Assume I know how much ram I need (cue a bunch of "experts" telling me I'm wrong and 4gb is more than enough to run an XL spreadsheet on windows xp)

Assume the lag I'm experiencing is genuine lag based on CPU regularly hitting 100% utilisation on taskmon and not something I've imagined based on a dream I once had about someone on the internet slagging off i5's

falken76
Expert Consultant
Ask the developers of medium, maybe they can answer your question.  I think you'll see a slight increase w/ an I7.  I am certainly not suggesting you don't need 32 gb of ram, more ram is always better.  I'd get more if the Motherboard you get for the I7 will support it.

MattHickman
Rising Star
So yeah @P3nT4gR4m sculpting operation latency will be largely on CPU.

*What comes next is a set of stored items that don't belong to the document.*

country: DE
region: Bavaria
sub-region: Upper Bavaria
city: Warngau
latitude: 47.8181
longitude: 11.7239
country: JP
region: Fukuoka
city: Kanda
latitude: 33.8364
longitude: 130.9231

The GPU and one thread on the CPU is just working its butt off on rendering the sculpt itself, all the other stuff we send to the remaining threads on the CPU. Also if you start eating through memory to the point your system will start paging to disk you're going to see everything eat it in that case.

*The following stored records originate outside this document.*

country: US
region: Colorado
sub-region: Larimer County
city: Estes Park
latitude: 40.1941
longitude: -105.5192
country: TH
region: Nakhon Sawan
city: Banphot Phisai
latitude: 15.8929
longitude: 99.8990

So in short, frame rate issues usually GPU, sculpt operation latency CPU, low memory will bork everything at some point.

DeadlyJoe
Rising Star
I'm still using my old i7 4790k with a GTX 980Ti and I don't experience any severe hiccups when Medium exceeds 20GB (out of 32GB DDR3-1600 installed). Churning that much geometry does definitely drop the frame rate, but not to the point where it's unusable.

nalex66
MVP
MVP
I'm using an i7 5820K OCed to 4.25 GHz with 32 GB of RAM. I don't notice any lag while sculpting, but two caveats:
  1. I'm generally not pushing the layer resolution as high as you do, and;
  2. My CPU is a 6-core, so I'm not sure whether I'm benefiting more from the extra threads versus having an i7 instead of an i5.

DK2, CV1, Go, Quest, Quest 2, Quest 3.


Try my game: Cyclops Island Demo

Shuflie
Explorer
Have a look in resource monitor to see if all four cores are at 100% utilization, if they are and medium is the only program you are running then an i7 may help. I'm not at my main computer at the minute but perhaps someone else with an i7 and medium could check and see if Medium makes use of all 8 (or 12 or 16) threads when running. Programs that are properly multithreaded and can make use of all available threads run much quicker on i7s than i5s. One thing you could try yourself is to run a bench test of your i5 in CPU-Z then select a similarly clocked i7 from the drop down box to compare it against, if you get roughly the same single thread performance but a much improved multithread performance then you should see an improvement in Medium.